Beginning with the line containing "root of tail: (253, 587)" and ending with the last line of the records, set down every line exactly.

Data extracts:
────────────────────
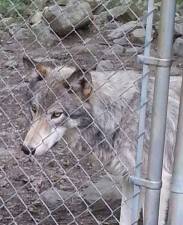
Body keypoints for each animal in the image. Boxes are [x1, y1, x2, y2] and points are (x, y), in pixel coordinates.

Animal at [21, 55, 180, 225]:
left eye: (56, 114)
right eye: (34, 109)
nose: (26, 149)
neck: (121, 115)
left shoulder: (157, 184)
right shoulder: (129, 179)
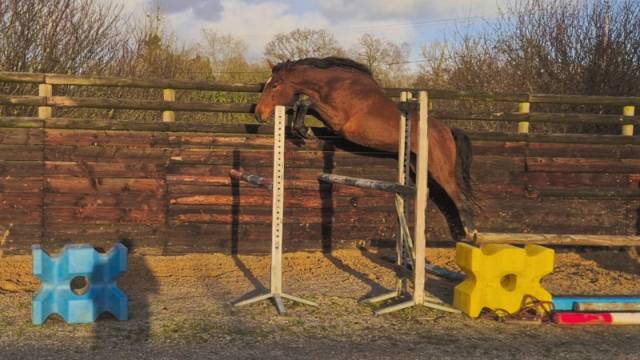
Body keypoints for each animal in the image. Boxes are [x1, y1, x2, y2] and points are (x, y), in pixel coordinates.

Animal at [255, 57, 476, 240]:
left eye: (274, 85)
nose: (258, 114)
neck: (335, 86)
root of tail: (447, 130)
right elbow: (302, 102)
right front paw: (301, 128)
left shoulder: (339, 121)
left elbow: (307, 101)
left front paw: (304, 130)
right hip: (417, 163)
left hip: (440, 169)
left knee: (460, 199)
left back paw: (471, 235)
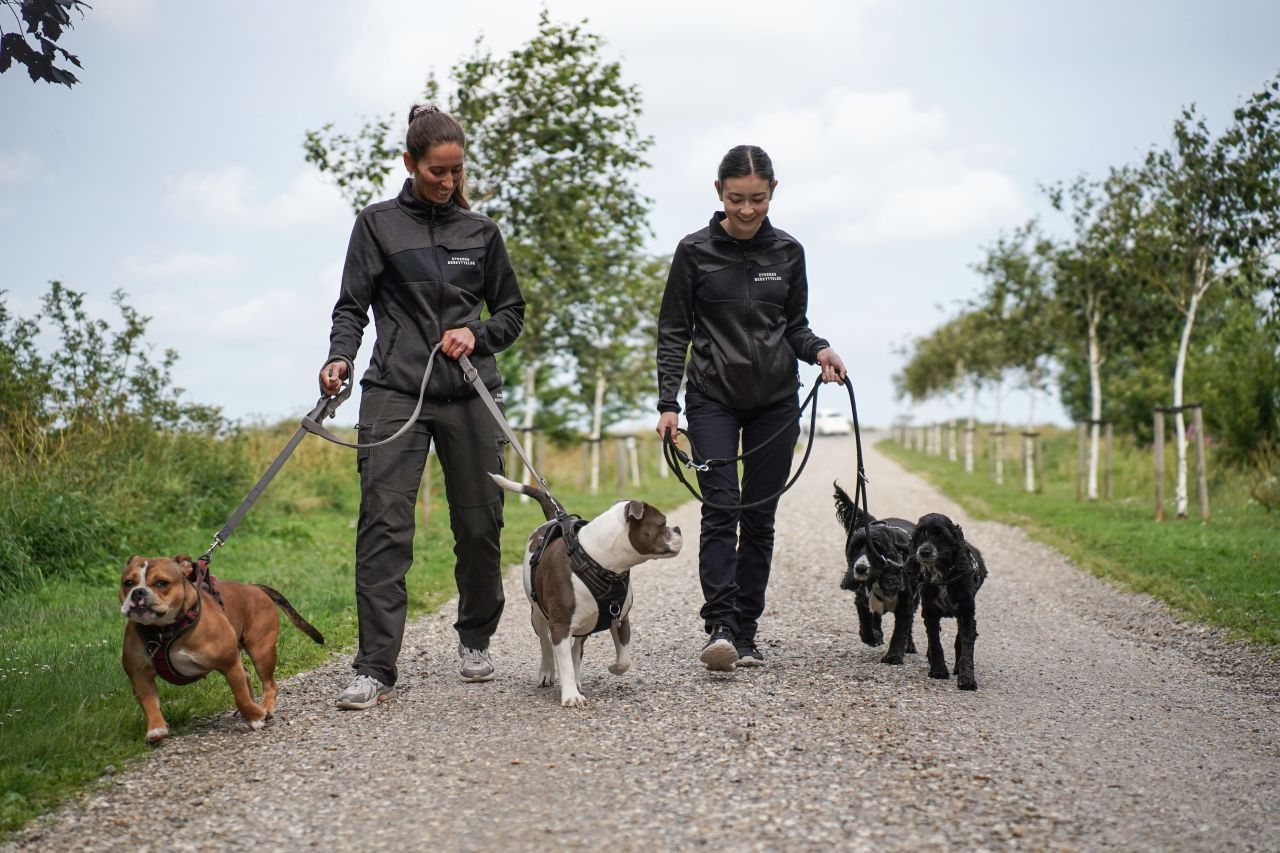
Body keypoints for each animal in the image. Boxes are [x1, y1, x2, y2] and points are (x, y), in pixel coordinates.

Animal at [119, 555, 325, 742]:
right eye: (128, 583)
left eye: (161, 583)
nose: (138, 592)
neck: (166, 631)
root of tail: (253, 587)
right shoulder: (140, 676)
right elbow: (149, 704)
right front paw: (156, 729)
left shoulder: (229, 664)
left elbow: (240, 695)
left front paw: (255, 718)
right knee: (248, 675)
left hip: (261, 651)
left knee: (269, 684)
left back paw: (264, 709)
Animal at [483, 471, 680, 701]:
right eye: (663, 523)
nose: (678, 528)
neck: (596, 559)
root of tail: (554, 518)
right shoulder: (560, 625)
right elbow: (563, 661)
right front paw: (570, 696)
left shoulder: (620, 618)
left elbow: (624, 659)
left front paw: (612, 668)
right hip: (538, 615)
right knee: (546, 643)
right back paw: (547, 672)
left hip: (586, 621)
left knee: (576, 650)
────────────────────
Result of this exercise:
root of tail: (253, 587)
right shoulder: (140, 676)
right elbow: (149, 704)
right front paw: (156, 729)
left shoulder: (229, 664)
left elbow: (240, 695)
left front paw: (255, 718)
right knee: (248, 675)
left hip: (261, 651)
left knee: (269, 684)
left back paw: (264, 709)
Animal at [483, 471, 680, 701]:
right eye: (663, 523)
nose: (678, 528)
neck: (596, 559)
root of tail: (554, 518)
right shoulder: (560, 625)
right elbow: (563, 661)
right front paw: (570, 696)
left shoulder: (620, 618)
left elbow: (624, 659)
left front paw: (612, 668)
right hip: (538, 615)
right knee: (546, 643)
right back paw: (547, 672)
left hip: (586, 621)
left knee: (576, 650)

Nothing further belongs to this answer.